Navigation model

Create a navigation menu using navigation model in Router-Lite.

The navigation model can be thought of as view-friendly version of the configured routes. It provides similar information as of the configured routes with some additional data to it. This is typically useful when you want to create navigation menu from the already registered/configured routes in the router, without necessarily duplicating the data. The information takes the following shape.

interface INavigationModel {
  /**
   * Collection of routes.
   */
  readonly routes: readonly {
    readonly id: string;
    readonly path: string[];
    readonly redirectTo: string | null;
    readonly title: string | ((node: RouteNode) => string | null) | null;
    readonly data: Record<string, unknown>;
    readonly isActive: boolean;
  }[];
}

Note that apart from isActive, all other properties of the route object are same as the corresponding configured route.

This section provides example of how to use navigation model while discussing different aspects of it.

Create a navigation menu using a navigation model

The following example shows how to create a navigation menu using the info from the navigation model.

In this example, we are using a custom element named nav-bar. In the custom element we inject an instance of IRouteContext and we grab the navigation model from the routing context.

import { resolve } from 'aurelia';
import { INavigationModel, IRouteContext } from '@aurelia/router-lite';

export class NavBar {
  private readonly navModel: INavigationModel = resolve(IRouteContext).navigationModel;

  public async binding() {
    await this.navModel.resolve()
  }
}

Then the information from the model is used in the view to create the navigation menu.

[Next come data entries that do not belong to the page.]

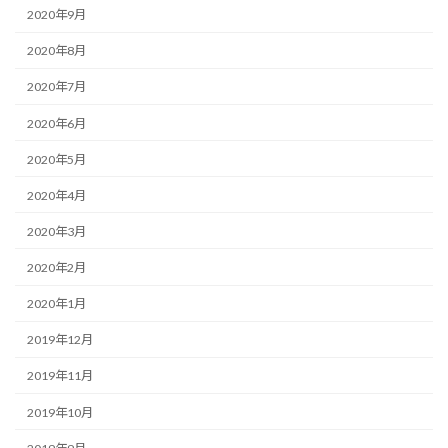
2020年9月
2020年8月
2020年7月
2020年6月
2020年5月
2020年4月
2020年3月
2020年2月
2020年1月
2019年12月
2019年11月
2019年10月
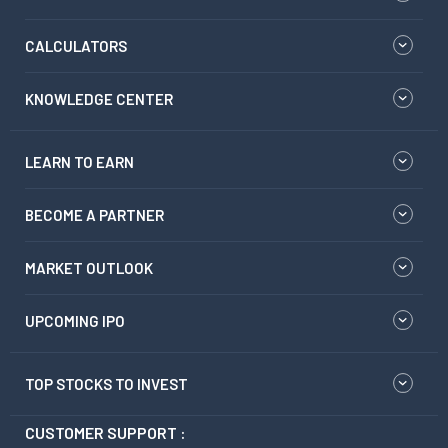
CALCULATORS
KNOWLEDGE CENTER
LEARN TO EARN
BECOME A PARTNER
MARKET OUTLOOK
UPCOMING IPO
TOP STOCKS TO INVEST
CUSTOMER SUPPORT :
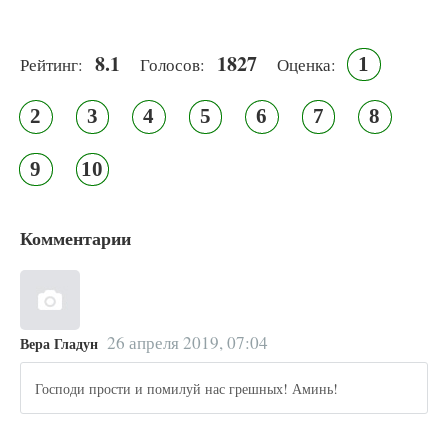
8.1
1827
1
Рейтинг:
Голосов:
Оценка:
2
3
4
5
6
7
8
9
10
Комментарии
26 апреля 2019, 07:04
Вера Гладун
Господи прости и помилуй нас грешных! Аминь!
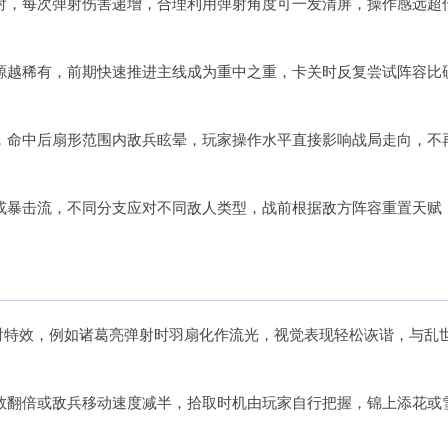
射，每次弹射伤害递增，合理利用弹射角度可一发清屏，操作感远超
源越稀有，前期快速推进主线成为重中之重，卡关时反复尝试阵容比
，命中后扇形范围内敌兵眩晕，玩家操作水平直接影响战局走向，不
或暴击流，不同分支应对不同敌人类型，战前根据敌方阵容重置天赋
射特效，例如诸葛亮弹射时羽扇化作流光，视觉表现轻松诙谐，与乱
数翻倍或敌兵移动速度减半，拾取时机由玩家自行把握，锦上添花或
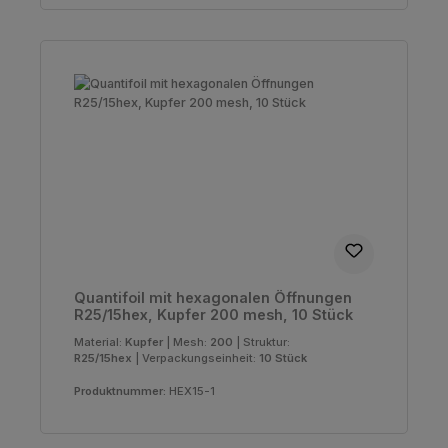
Quantifoil mit hexagonalen Öffnungen
R25/15hex, Kupfer 200 mesh, 10 Stück
Material:
Kupfer
|
Mesh:
200
|
Struktur:
R25/15hex
|
Verpackungseinheit:
10 Stück
Produktnummer:
HEX15-1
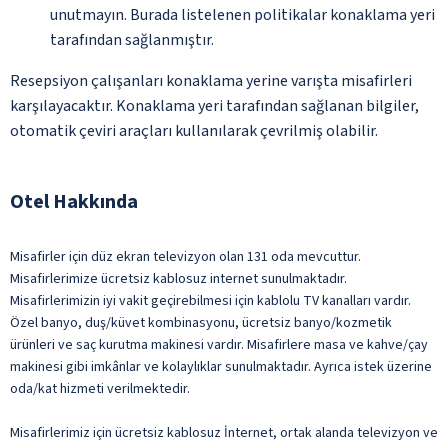
unutmayın. Burada listelenen politikalar konaklama yeri
tarafından sağlanmıştır.
Resepsiyon çalışanları konaklama yerine varışta misafirleri
karşılayacaktır. Konaklama yeri tarafından sağlanan bilgiler,
otomatik çeviri araçları kullanılarak çevrilmiş olabilir.
Otel Hakkında
Misafirler için düz ekran televizyon olan 131 oda mevcuttur.
Misafirlerimize ücretsiz kablosuz internet sunulmaktadır.
Misafirlerimizin iyi vakit geçirebilmesi için kablolu TV kanalları vardır.
Özel banyo, duş/küvet kombinasyonu, ücretsiz banyo/kozmetik
ürünleri ve saç kurutma makinesi vardır. Misafirlere masa ve kahve/çay
makinesi gibi imkânlar ve kolaylıklar sunulmaktadır. Ayrıca istek üzerine
oda/kat hizmeti verilmektedir.
Misafirlerimiz için ücretsiz kablosuz İnternet, ortak alanda televizyon ve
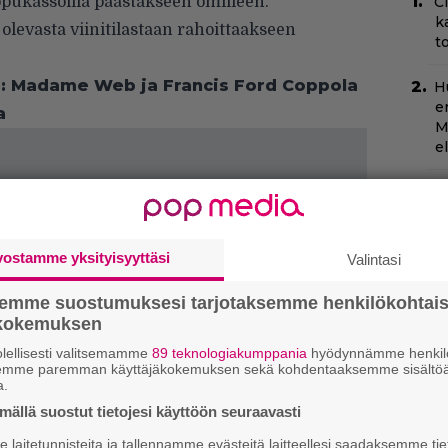
pukassoilla päästäkseen omilleen.
C
k
olevasta viinitilastaan rahoittaakseen
t
e: Madame Web ja Francis Ford Coppola
H
e
a
M
e
Ny
p
T
vostamme yksityisyyttäsi
Valintasi
–
t
semme suostumuksesi tarjotaksemme henkilökohtai
ökokemuksen
T
lellisesti valitsemamme
89 teknologiakumppania
hyödynnämme henkilö
T
semme paremman käyttäjäkokemuksen sekä kohdentaaksemme sisältöä
s
a.
ällä suostut tietojesi käyttöön seuraavasti
Yö
laitetunnisteita ja tallennamme evästeitä laitteellesi saadaksemme tie
k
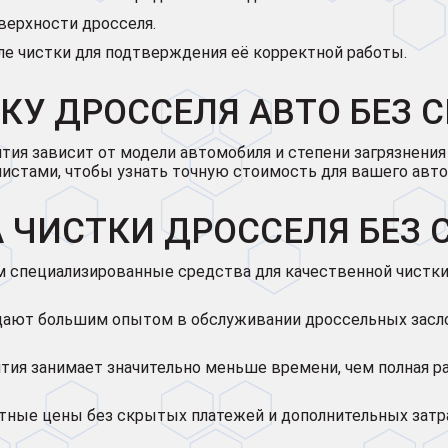
верхности дросселя.
ле чистки для подтверждения её корректной работы.
КУ ДРОССЕЛЯ АВТО БЕЗ С
тия зависит от модели автомобиля и степени загрязнения
листами, чтобы узнать точную стоимость для вашего авто
ЧИСТКИ ДРОССЕЛЯ БЕЗ С
 специализированные средства для качественной чистки 
ают большим опытом в обслуживании дроссельных засло
ятия занимает значительно меньше времени, чем полная р
ные цены без скрытых платежей и дополнительных затр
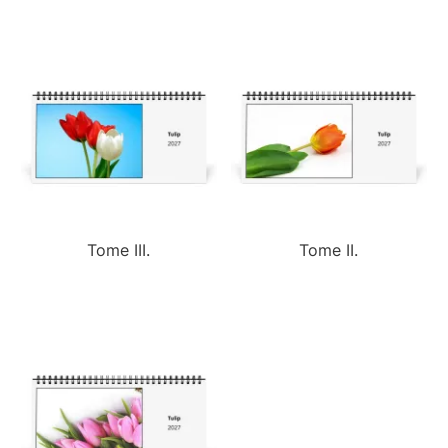
Tome III.
Tome II.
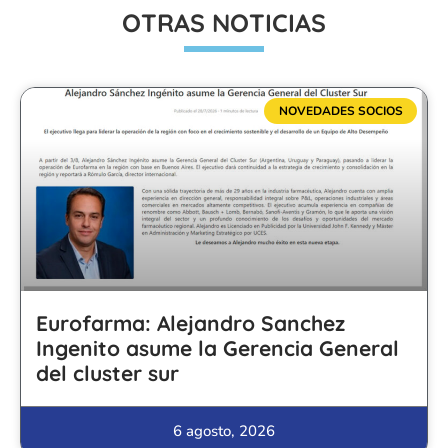
OTRAS NOTICIAS
NOVEDADES SOCIOS
Eurofarma: Alejandro Sanchez
Ingenito asume la Gerencia General
del cluster sur
6 agosto, 2026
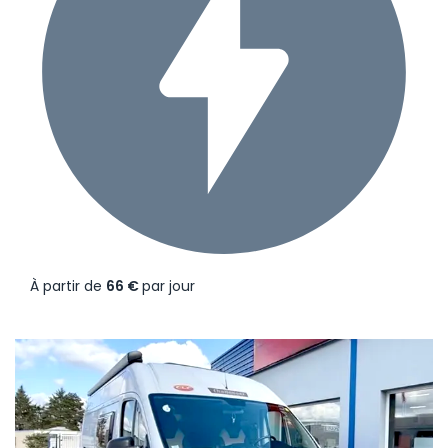
À partir de
66 €
par jour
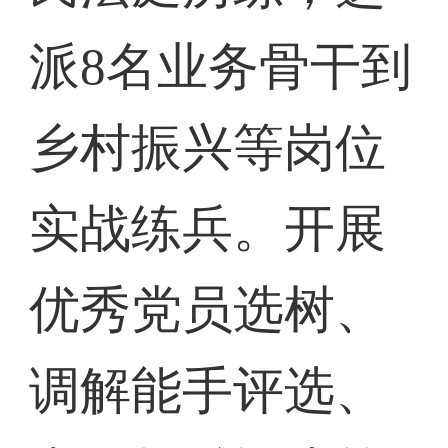
派8名业务骨干到
乡村振兴等岗位
实战练兵。开展
优秀党员选树、
调解能手评选、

<nav style="display: flex; gap: 0.5rem;">
    <template repeat.for="route of navModel.routes">
        <a href.bind="route.path | firstNonEmpty">\${route.title}</a>
    </template>
</nav>

It additionally shows that from the NavBar#binding, INavigationModel#resolve() is awaited. This is recommended, when dealing with async route configuration. This allows all the promises to be resolved and thereafter building the navigation information correctly.

Note that in the example above we aren't dealing with async routing. Therefore, for that example waiting the INavigationModel#resolve() can be avoided.

In case you want to inject the IRouteContext in the app-root, you need to use a lazy injection, for example: routeContext = resolve(lazy(IRouteContext)). An eager injection does not work for app-root due to the timing of app root and the root route-context creation.

Using the isActive property

The isActive property is true when this route is currently active (loaded), and otherwise it is false. A typical use-case for this property is to apply or remove the "active" style to the links, depending on if the link is active or not. You can see this in the following example where a new .active class is added and that is bound to the isActive property.

<style>
  .active {
    font-weight: bold;
  }
</style>
<nav>
  <template repeat.for="route of navModel.routes">
    <a href.bind="route.path | firstNonEmpty" active.class="route.isActive">${route.title}</a>
  </template>
</nav>

You can see this in action below.

Excluding routes from the navigation model

By default, all configured routes are added to the navigation model. However, there might be routes which is desired to be excluded from the navigation model; for example: a fallback route for un-configured routes. To this end, a route can be configured with nav: false to instruct the router not to included it in the navigation model.

import { route } from '@aurelia/router-lite';
import { Home } from './home';
import { About } from './about';
import { NotFound } from './not-found';

@route({
  routes: [
    {
      path: ['', 'home'],
      component: Home,
      title: 'Home',
    },
    {
      path: 'about',
      component: About,
      title: 'About',
    },
    {
      path: 'notfound',
      component: NotFound,
      title: 'Not found',
      nav: false,       // <-- exclude from navigation model
    },
  ],
  fallback: 'notfound',
})
export class MyApp {}

You see this in action in the example below.

Disabling navigation model

If you are not creating a menu using the navigation model, you can also deactivate the navigation model by setting false to the useNavigationModel router option. Doing so, will set the IRouteContext#navigationModel to null and skip further processing.